The La Plata Mountains as seen from above the author’s

Durango Bill’s

Amethyst Cathedrals

   Geodes and in particular amethyst geodes are fascinating members of the quartz-crystal family. Tall purple/violet geodes are usually called amethyst cathedrals.

An amethyst
            cathedral geode

The amethyst cathedral above is one of the specimens in the author’s collection and was purchased from Geosol Imports.

Another amethyst cathedral   The picture at the right is another amethyst cathedral in the author’s “indoor rock garden”. This one was purchased from geodes_etc. ( - an eBay store) The two amethyst cathedrals now have a place of honor on the top shelf of an entertainment center. (Both are nearly two feet tall.)

   Geodes are usually formed in “bubbles” and other cavities in volcanic rock, especially molten rock that has intruded into other preexisting rock layers. (They can also form in surface lava flows that are thick enough so that cooling is slow.) After an intrusion of molten rock is in place, it gradually cools and hardens. Various minerals crystallize out at different temperatures so that part of the intrusion is still liquid while other parts have already solidified. Molten rock also contains large amounts of dissolved gases. As the rock cools, these gases come out of solution and form “bubbles” and cavities in the rock.

   Water vapor is a major component of the dissolved gases. As the rock cools, water vapor gradually condenses to become very hot water. Hot water can dissolve many minerals including silicon dioxide. The hot water with its high concentration of dissolved silicon dioxide is squeezed into the bubble cavities.
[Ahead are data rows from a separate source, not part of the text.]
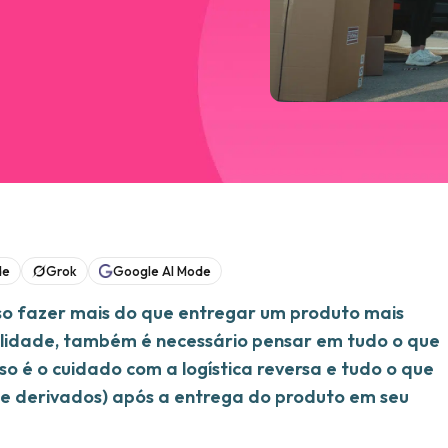
de
Grok
Google AI Mode
iso fazer mais do que entregar um produto mais
alidade, também é necessário pensar em tudo o que
 é o cuidado com a logística reversa e tudo o que
 (e derivados) após a entrega do produto em seu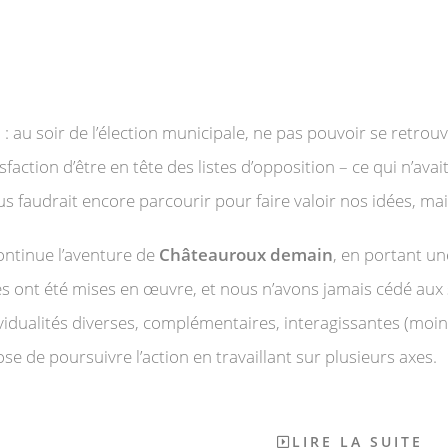
: au soir de l’élection municipale, ne pas pouvoir se retrou
sfaction d’être en tête des listes d’opposition – ce qui n’av
s faudrait encore parcourir pour faire valoir nos idées, mais 
ontinue l’aventure de
Châteauroux demain
, en portant un
s ont été mises en œuvre, et nous n’avons jamais cédé aux si
dividualités diverses, complémentaires, interagissantes (
se de poursuivre l’action en travaillant sur plusieurs axes.
LIRE LA SUITE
As the rock slowly cools, the silicon dioxide crystallizes to form quartz crystals on the inside walls of the “bubble”, and gradually starts transforming it into a geode.

   Hot ground water also contributes as it percolates upward through the rock, and then through cracks in the geode, to deposit more silicon dioxide in the growing quartz crystals. The ground water is hottest at lower depths and then cools as it rises closer to the surface. Cooler water can not hold as much dissolved material, hence the quartz crystallizes out. Also, the dissolved gases have to contain high concentrations of carbon dioxide if quartz crystals are to form.

   Iron is also dissolved by hot water to form iron oxides. When dissolved iron impurities are present when the quartz crystals are forming, they produce a purple/violet color. As crystals grow inward from the edge of a geode, the silicon dioxide tends to come out of solution first. This concentrates the dissolved iron in the remaining liquid in the “bubble”. As the iron solution becomes more concentrated, it eventually also comes out of solution to be incorporated in the quartz crystals. Hence the purple/violet color becomes more intense in the tips of the crystals. Trace amounts of other impurities may also be present in amethyst geodes, but the purple/violet color is produced by iron.

   The purple/violet color of amethyst crystals is also sensitive to temperature. Water temperatures must be between 90 and 250 degrees C. Above 250 degrees the violet color starts disappearing. At higher temperatures (e.g. 400 to 700 degrees), the iron impurities will produce a yellow/citrine color. Dealers will sometimes heat an amethyst geode to this higher temperature to artificially create a “Citrine” geode.